The de-NO_x part is based on the Selective Catalytic Reduction (SCR) system. Ammonia is injected into the flue gases and in contact with the catalyst it reacts with the NO_x to give N₂ and H₂O, both naturally present in air.

The aim of AGC Glass Europe was again to be proactive in this area, and so the Group has already installed six catalyst-based de-NO_x systems; the first of these was the second catalyst de-NO_x installed in Europe, and the second was the first catalyst de-NO_x in the world to be installed on an oil-fired furnace.
These de-NO_x systems help to prevent more than 3,500 tonnes of NO_x emissions each year within AGC glass Europe.

¹Hydrogen is used as the reference substance for potential acid deposition onto the soil and in water. The acid equivalent of a compound is calculated from the H+ ion equivalent of the acid form of NO_x, SO_x, HCl and HF emitted. The acidification potential equivalence factors are: sulphur oxides 0.031, nitrogen oxides 0.022, hydrogen fluoride 0.050 and hydrogen chloride 0.027.
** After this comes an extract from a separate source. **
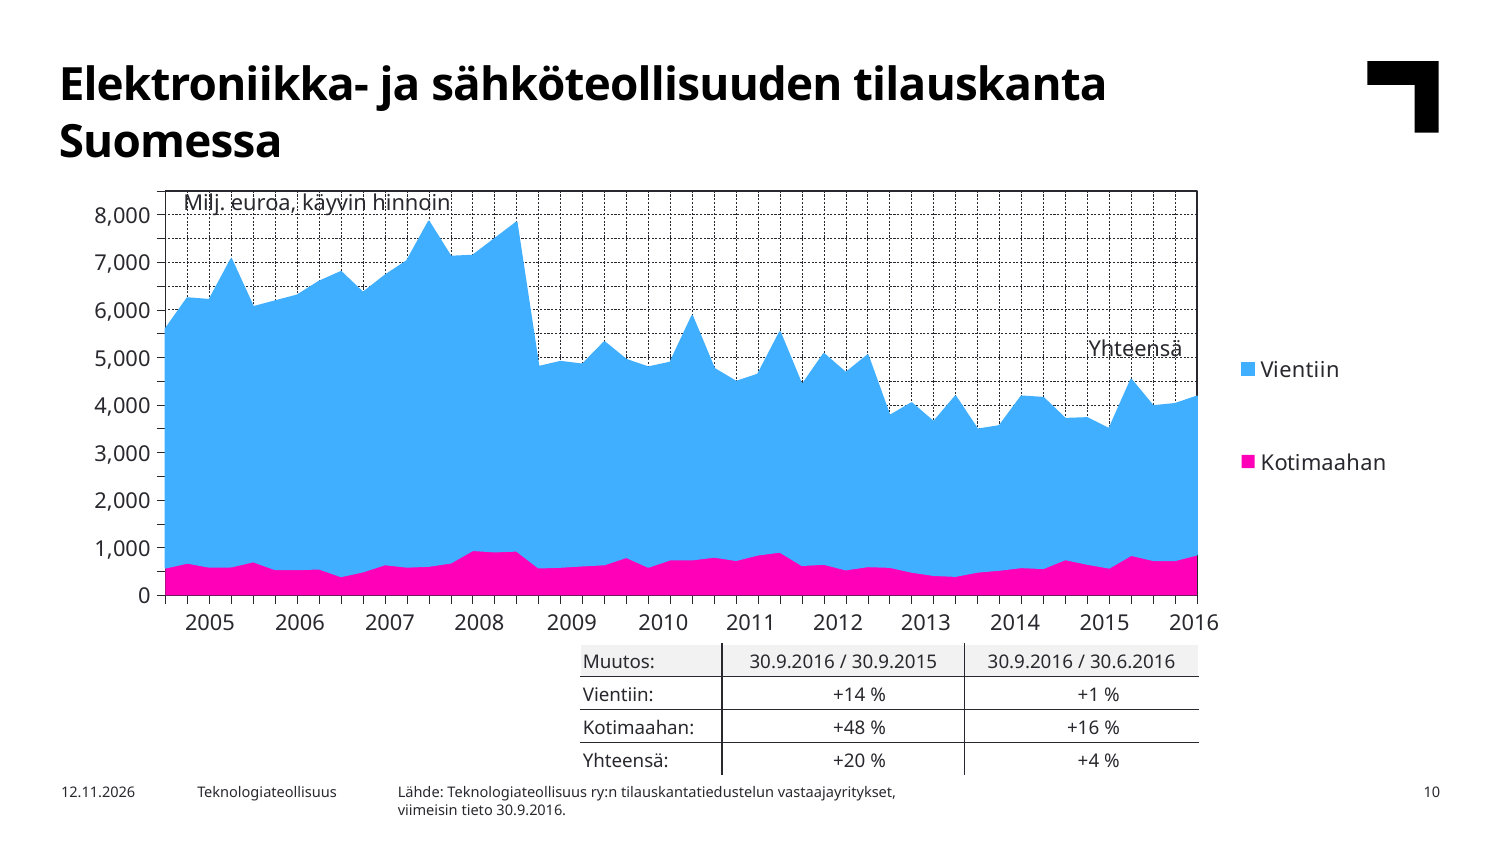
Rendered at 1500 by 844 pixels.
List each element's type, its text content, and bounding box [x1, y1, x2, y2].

Air pollution control and waste recycling

The Air Pollution Control units at AGC Glass Europe’s plants provide an example of an integrated approach to the environment. These units remove acids and particulates from furnace flues. They are based on a two step treatment. The first step is a gas scrubber where the acids in the flue gases react with a neutralising reagent injected into the reactor. The second step is an electrostatic precipitator that captures the dust from the flue gases as well as the products of the scrubbing reactions.

Fig. 12. Filter dust recycled. Up to now, around 15,000 tonnes of filter dust have been recycled.

The process is specific to glass production, as the acid scrubbing reagent in the scrubber is sodium carbonate (Na₂CO₃), which is a raw material used in glass production. This material was chosen because the reaction of the carbonate with the sulphur oxides in the flue gases produces sodium sulphate (Na₂SO₄), which is also a raw material for glass.

Na₂CO₃ + SO₂ + ½ O₂ = Na₂SO₄ + CO₂

Thus, the scrubbing system uses a raw material as a reagent and produces another raw material as result of the flue gas desulphurisation. So instead of being disposed of in a landfill, this raw material goes back to the furnace to be reused for glass production.

In other words we have a zero waste system, avoiding transfer of pollution from one medium (air) to another (ground).

AGC Glass Europe has received a Belgian environmental award for this system.

Moustier Line 2 Air Pollution Control unit.

The desulphurisation products are returned to the batch house as new raw material.